Recommended Reads

The BFS Recommends: Wind/Pinball by Haruki Murakami

Wind/Pinball, by Haruki MurakamiMood. An important factor in any book, but Haruki Murakami is a master of it. “He’s kind of weird?” people like to say, “but he’s cool, too, I couldn’t get this story of his out of my mind.” If you want to get technical in literary terms, he’s a surrealist, which is the fancier, upmarket way of saying he uses fantastic elements in his work (or a kind of magical realism): his books start out feeling like normal, everyday life, but before you know it, there are crazy conspiracies and alternate realities being fitted into the plot quite neatly and naturally.

If you’re a fan of the mesmerizing effect such TV shows as The X-Files, Fringe, or Twin Peaks have (though I have to go from hearsay on the latter), chances are you’ll like the mood Murakami projects in his writing. And there is always something more to Murakami than surreal/genre elements: a truly accessible author, the human condition is always at the heart of of his stories.

——————————

#### [ASSIGNMENT]
Copy out the Wind/Pinball recommendation above word for word, in full, before turning to the rows.

——————————

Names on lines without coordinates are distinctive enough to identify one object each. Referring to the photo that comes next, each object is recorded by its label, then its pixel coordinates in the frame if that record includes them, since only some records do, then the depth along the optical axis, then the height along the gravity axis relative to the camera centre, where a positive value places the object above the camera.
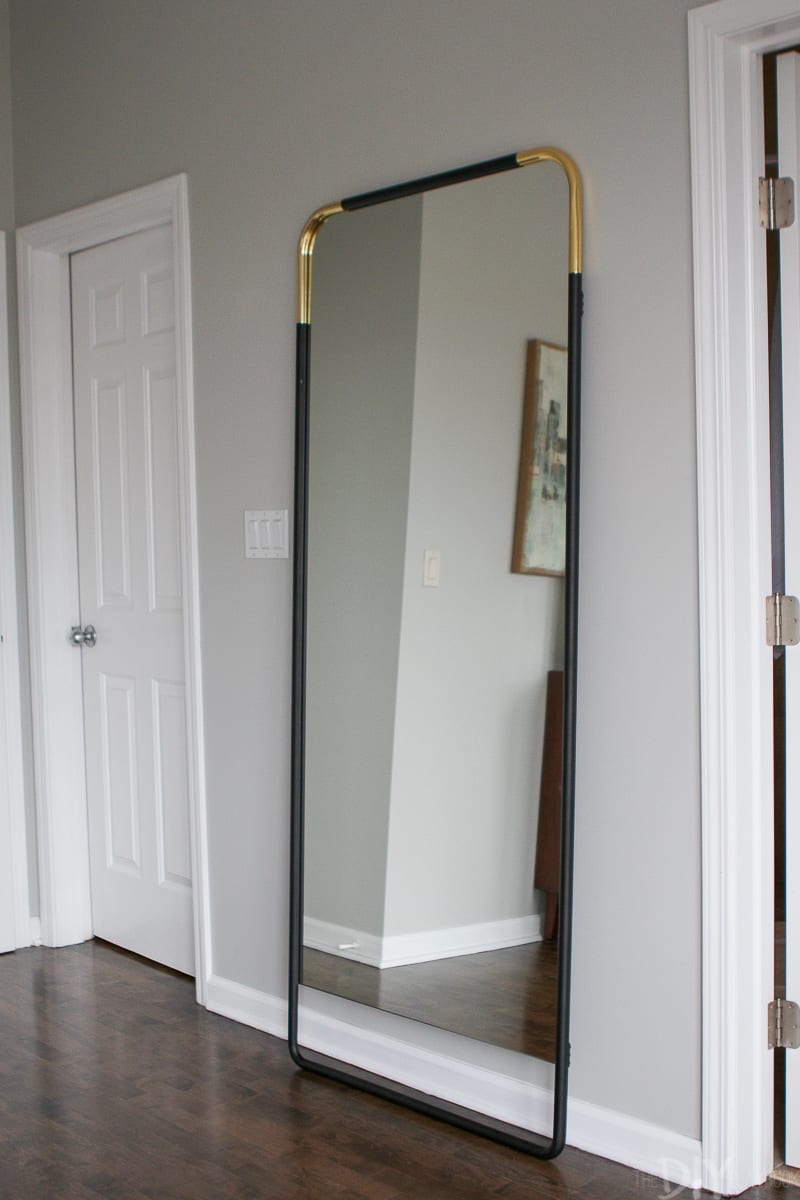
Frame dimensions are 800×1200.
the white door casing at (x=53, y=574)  3.74 -0.08
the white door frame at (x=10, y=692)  3.75 -0.44
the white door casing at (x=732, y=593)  2.15 -0.09
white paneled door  3.48 -0.14
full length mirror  2.38 -0.13
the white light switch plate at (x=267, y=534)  2.96 +0.04
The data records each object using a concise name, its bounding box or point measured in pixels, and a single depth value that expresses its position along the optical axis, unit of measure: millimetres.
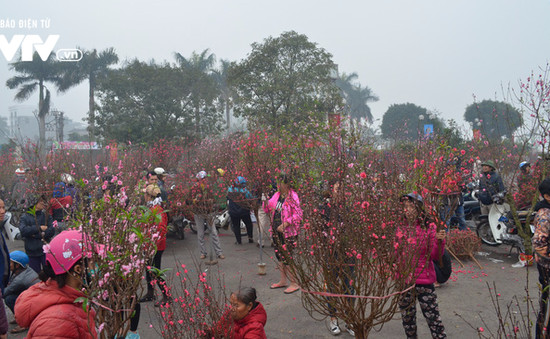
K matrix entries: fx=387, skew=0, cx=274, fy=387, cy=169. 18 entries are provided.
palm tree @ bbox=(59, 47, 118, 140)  38906
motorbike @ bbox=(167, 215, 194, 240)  9953
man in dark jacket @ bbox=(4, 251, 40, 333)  4871
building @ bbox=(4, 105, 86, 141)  95431
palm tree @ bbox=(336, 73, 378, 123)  61338
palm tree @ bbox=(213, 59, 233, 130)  44812
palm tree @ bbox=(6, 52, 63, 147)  38000
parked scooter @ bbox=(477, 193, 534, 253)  7071
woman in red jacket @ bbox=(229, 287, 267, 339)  3082
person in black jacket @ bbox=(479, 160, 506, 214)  7727
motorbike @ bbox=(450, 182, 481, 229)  9469
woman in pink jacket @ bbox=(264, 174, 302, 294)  3622
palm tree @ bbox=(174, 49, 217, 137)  30641
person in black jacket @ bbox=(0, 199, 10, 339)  4346
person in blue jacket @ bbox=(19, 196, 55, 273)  5707
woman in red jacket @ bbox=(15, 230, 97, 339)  1978
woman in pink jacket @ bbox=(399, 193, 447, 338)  3289
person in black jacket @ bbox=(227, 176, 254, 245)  8328
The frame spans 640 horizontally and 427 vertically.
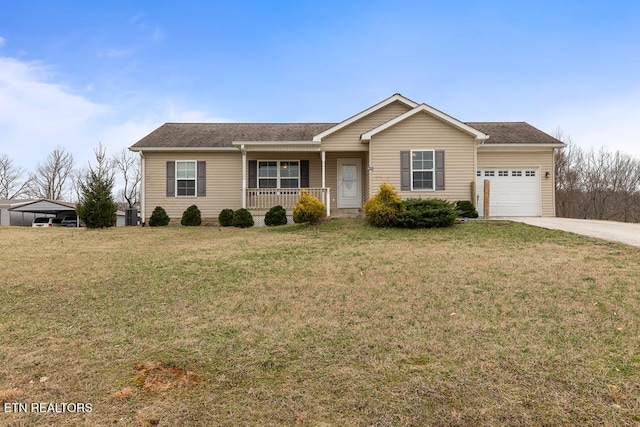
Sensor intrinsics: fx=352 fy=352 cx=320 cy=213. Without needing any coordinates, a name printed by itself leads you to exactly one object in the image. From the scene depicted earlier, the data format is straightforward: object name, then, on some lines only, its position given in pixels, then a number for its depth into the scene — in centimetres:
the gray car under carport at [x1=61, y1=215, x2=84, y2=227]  3072
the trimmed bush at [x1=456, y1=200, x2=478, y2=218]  1376
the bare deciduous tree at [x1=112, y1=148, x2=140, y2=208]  4894
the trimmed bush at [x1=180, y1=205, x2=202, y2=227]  1529
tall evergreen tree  1384
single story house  1524
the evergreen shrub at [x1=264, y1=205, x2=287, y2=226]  1455
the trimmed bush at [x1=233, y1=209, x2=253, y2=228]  1458
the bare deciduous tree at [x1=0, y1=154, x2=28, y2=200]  4897
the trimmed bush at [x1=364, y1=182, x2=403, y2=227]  1192
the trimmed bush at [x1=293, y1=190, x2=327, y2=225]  1255
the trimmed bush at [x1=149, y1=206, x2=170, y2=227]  1538
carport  3206
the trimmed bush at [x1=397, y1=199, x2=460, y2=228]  1177
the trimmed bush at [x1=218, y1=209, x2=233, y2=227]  1516
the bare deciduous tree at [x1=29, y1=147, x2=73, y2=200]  4978
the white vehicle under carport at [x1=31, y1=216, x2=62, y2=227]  3089
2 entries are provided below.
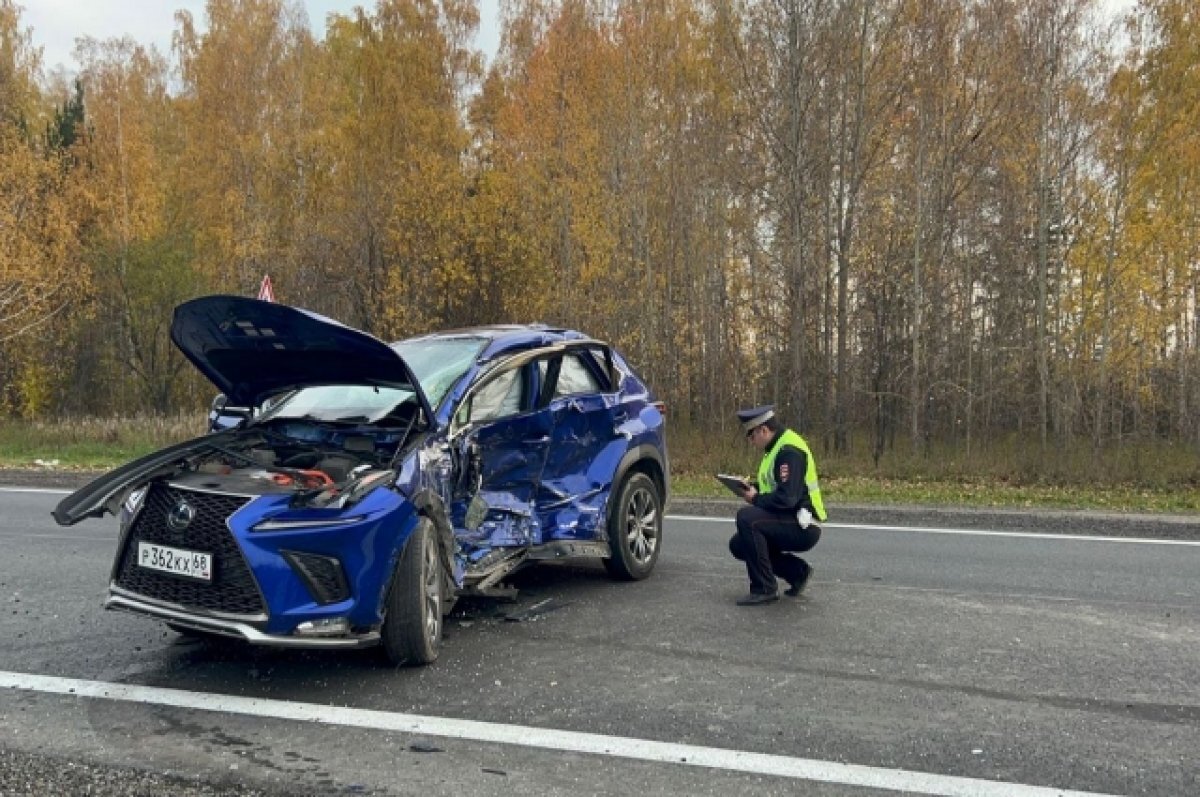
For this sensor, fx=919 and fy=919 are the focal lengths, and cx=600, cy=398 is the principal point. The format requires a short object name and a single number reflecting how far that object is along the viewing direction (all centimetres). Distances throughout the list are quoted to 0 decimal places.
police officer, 621
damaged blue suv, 434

——————————

#### [YOUR SOLUTION]
Recommended Reads

The BFS Recommends: Wind/Pinball by Haruki Murakami

Wind/Pinball, by Haruki MurakamiMood. An important factor in any book, but Haruki Murakami is a master of it. “He’s kind of weird?” people like to say, “but he’s cool, too, I couldn’t get this story of his out of my mind.” If you want to get technical in literary terms, he’s a surrealist, which is the fancier, upmarket way of saying he uses fantastic elements in his work (or a kind of magical realism): his books start out feeling like normal, everyday life, but before you know it, there are crazy conspiracies and alternate realities being fitted into the plot quite neatly and naturally.

If you’re a fan of the mesmerizing effect such TV shows as The X-Files, Fringe, or Twin Peaks have (though I have to go from hearsay on the latter), chances are you’ll like the mood Murakami projects in his writing. And there is always something more to Murakami than surreal/genre elements: a truly accessible author, the human condition is always at the heart of of his stories.